NASSAU, BAHAMAS – The completion of the government’s Family Relief Center on Abaco has been delayed until next year, according to Iram Lewis, Minister of State for Disaster Preparedness, Management and Reconstruction.
Lewis was a guest on Miami’s Community Newspapers talk show with South Miami business owner and philanthropist, Gabriel Stunna Varona, on Friday.
The minister discussed the impacts of Hurricane Dorian – which devastated parts of Grand Bahama and Abaco – and the government’s plans for recovery and restoration in the storm-ravaged areas.
The Category 5 storm left thousands displaced, with hundreds still missing and at least 70 dead – though officials project the death count to be “staggering”.
“We are looking at the first family relief center being finished within the start of the first quarter of next year,” Lewis revealed on the Florida-based talk show.
“Part of our projection was to have it done by the end of December, however there are certain challenges that were unforeseen, so we had to make some adjustments to the infrastructure, design and installation.
“What we want to do, we don’t have money to throw away, so the infrastructure we are putting in, we are designing it in such a way that when the temporary housing gets removed, we can now make it a permanent subdivision because the waters lines, the electrical lines and supplies will already be in position and it’s designed where it can be transformed from a temporary family relief center to a permanent subdivision.”
Lewis went on to note that the government would be looking at different models for Grand Bahama.
“We are looking for existing structures that perhaps can be repaired,” the Central Grand Bahama MP continued.
“Persons are looking at bringing in RVs that they can park on their properties while they are reconstructing.
“We are looking at perhaps some containerized homes. We have to look for resilience because we realize that we won’t be able to construct these neighborhoods prior to the next Hurricane season.”
Dorian, which was labeled the strongest storm on record to hit the Northwest Bahamas, pummeled into Grand Bahama and Abaco on September 1 – 3, packing maximum sustained winds at 185 mph, gusts over 220 mph and storm surges 18 to 23 feet above normal tide levels and higher destructive waves.
After the storm, thousands of residents were evacuated from the islands to New Providence where they were living in shelters.
According to the Department of Social Services most recent report on November 24, there were 585 shelterees living at the Kendall G. L. Issacs Gymnasium and Bahamas Academy Gymnasium.
Minister of Social Services Frankie Campbell has said that the government plans to have the shelters decommissioned before Christmas.
Lewis on Friday underscored that the shelters remaining open are “disenfranchising” the Bahamas’ Sports Federation.
“One of the major needs right now is that we are moving, from shelter to dwelling, persons who want to get back in their home,” he said.
“We want to get out of the hurricane shelters.
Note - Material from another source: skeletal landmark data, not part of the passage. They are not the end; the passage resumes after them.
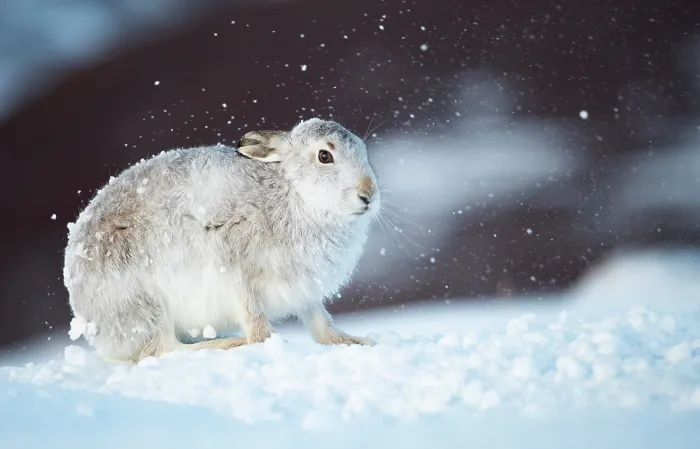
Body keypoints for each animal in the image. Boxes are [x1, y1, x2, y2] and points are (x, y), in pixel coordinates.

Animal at [63, 118, 380, 362]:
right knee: (160, 349)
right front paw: (267, 343)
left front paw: (353, 341)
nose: (369, 194)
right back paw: (228, 344)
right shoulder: (234, 267)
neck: (296, 194)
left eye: (363, 152)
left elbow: (319, 321)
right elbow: (256, 322)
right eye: (324, 156)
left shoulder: (304, 289)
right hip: (143, 299)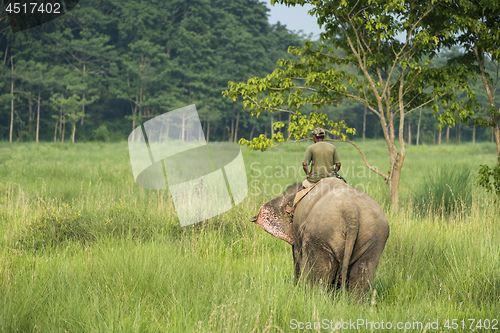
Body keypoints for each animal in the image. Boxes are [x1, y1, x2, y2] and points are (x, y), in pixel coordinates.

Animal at [252, 178, 388, 294]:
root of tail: (351, 211)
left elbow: (297, 255)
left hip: (319, 235)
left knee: (318, 274)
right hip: (374, 237)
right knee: (362, 274)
You mentioned the gym that you visited in Nassau and one of the reasons why we must decommission that shelter is that because they are now disenfranchising the sporting federation.
“The basketball players can’t play , the volleyball players can’t play, person who wants to use the gym can’t get in there.”
Lewis put out a plea to Bahamians to offer to open their doors to evacuees staying in the shelters for the holiday.
“One of the things too that we are mindful in The Bahamas too…we are neighbors and we are our brother’s keepers,” he said.
“Those of us who have homes, we are taking in persons from the shelters, family members are taking in relatives, persons who have taken in strangers just to make it easier.
“And one of the things is you don’t want to be spending the holidays in the shelter.
“So we are doing our best to ensure those persons have a home or they are in some home during this festive season.
“So even to those from The Bahamas that might be watching, we are also appealing, open your doors, receive those who might be in a state of desperation right now.
“The whole intention is for the Bahamian government to find permanent housing. In the meantime, we are making best efforts to have temporary housing in place.”
He also called on the station’s listeners to donate constructions supplies, so residents can begin rebuilding their homes.
“And of course, persons want to get out of the gym, they want to get into their private dwellings, so the great need now is for construction materials,” Lewis said.
“We are putting out the plea now for roofing materials, plywood, ice and water shield, asphalt shingles.
“On the interior sheetrock, durock, screws, nails and also electrical outlets because there was a lot of flooding, so a lot of those stuff were ruined, so right now we are in dire need of construction materials.”